Saved data entries:
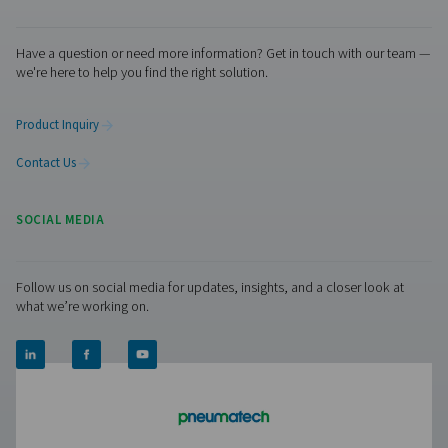
Contact us today! Our team is ready to provide exper
advice and help you optimise your processes with ou
innovative and reliable systems. Let’s protect your
equipment and boost your efficiency together!
Contact our condensate management expe
Pure Air . Pure Gas
PRODUCTS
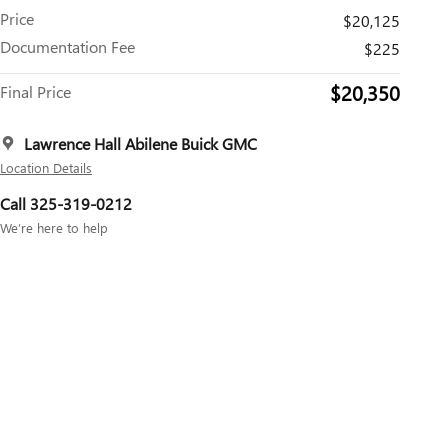
Price
$20,125
Documentation Fee
$225
$20,350
Final Price
Lawrence Hall Abilene Buick GMC
Location Details
Call 325-319-0212
We’re here to help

*THE PROBLEM*
Rewrite the lines of every item, replacing each "Price" with "Cost" and keeping all other text unchanged. Omit the pictures from your answer.

*ANSWER SECTION*
Contact us today! Our team is ready to provide exper
advice and help you optimise your processes with ou
innovative and reliable systems. Let’s protect your
equipment and boost your efficiency together!
Contact our condensate management expe
Pure Air . Pure Gas
PRODUCTS
Cost
$20,125
Documentation Fee
$225
$20,350
Final Cost
Lawrence Hall Abilene Buick GMC
Location Details
Call 325-319-0212
We’re here to help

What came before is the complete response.